Towards nanoformulations for skin delivery of poorly soluble API: What does indeed matter?

Abstract Loading sparingly soluble active pharmaceutical ingredients (API) and overcoming biological barriers are two challenging issues in the drug delivery and technology fields. In this work, we assessed the influence of composition on the ability of nanosized ethosomes to increase the apparent solubility and drug incorporation, as well as the skin penetration of two hydrophobic drugs, celecoxib and paclitaxel. Ethosomes were produced through the bottom-up method using ethanol injection, and APIs were added in supersaturated ethanolic solution. Variations in the composition of the aqueous phase (containing or not Tween 80 micelles) and phospholipid content (2 or 4 %, w/v) were included to assess their effect on ethosomes characteristics and drug apparent solubility. Dynamic light scattering enabled monitoring the non-soluble API precipitation and indicated an increase in size (up to 500-1000 nm) and polydispersity (above 0.3). Soft and fast centrifugation at 5000 g for 5 min enabled removal of non-soluble APIs, decreasing size and PDI to ∼300-400 nm and 0.2-0.3, respectively. The nanoformulation incorporated ∼60-90 % of the API added, but short-term stability assays suggested precipitation of paclitaxel at 24-72 h. These results were evaluated by two factorial designs 22, and a significant effect of lecithin concentration on celecoxib solubilization was observed. A tendency of interaction between Tween 80 micelles presence and increased solubilization was observed for celecoxib but not paclitaxel.
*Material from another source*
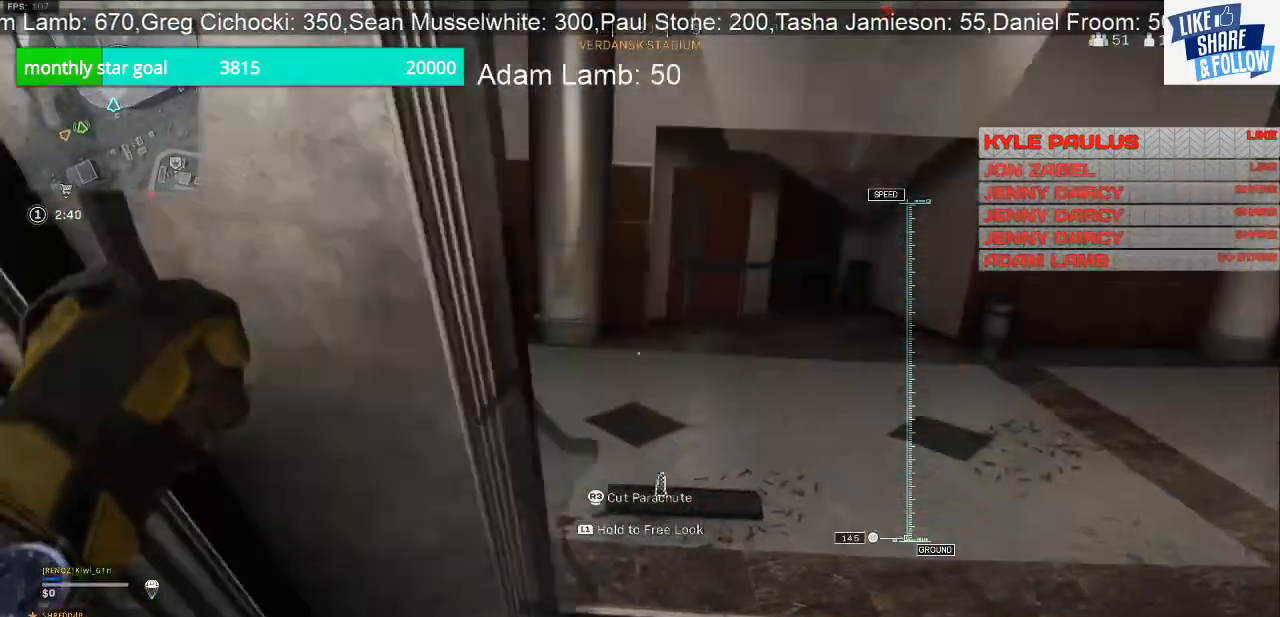
{"buttons": ["L3"], "left_stick": "up", "right_stick": "center", "events": [[33, "left_stick", "up"], [200, "right_stick", "up-right"], [433, "L3", "down"], [433, "right_stick", "center"]]}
Higher amounts of celecoxib (∼5-fold) were quantified in the stratum corneum and epidermis (minus stratum corneum) + dermis after treatment with ethosomes containing Tween 80 compared to those without the surfactant, but not in the receptor phase. For paclitaxel, presence of Tween 80 micelles did not affect delivery. This work evidenced the feasibility of the ethosomes developed to load poorly soluble APIs and to deliver them to skin but suggest that this effect vary with composition and the API physicochemical characteristics. Nanocarrier composition and level of molecular complexity and characteristics of APIs are factors that can interact and generate distinctive effects on both API solubilization and delivery to/across the skin.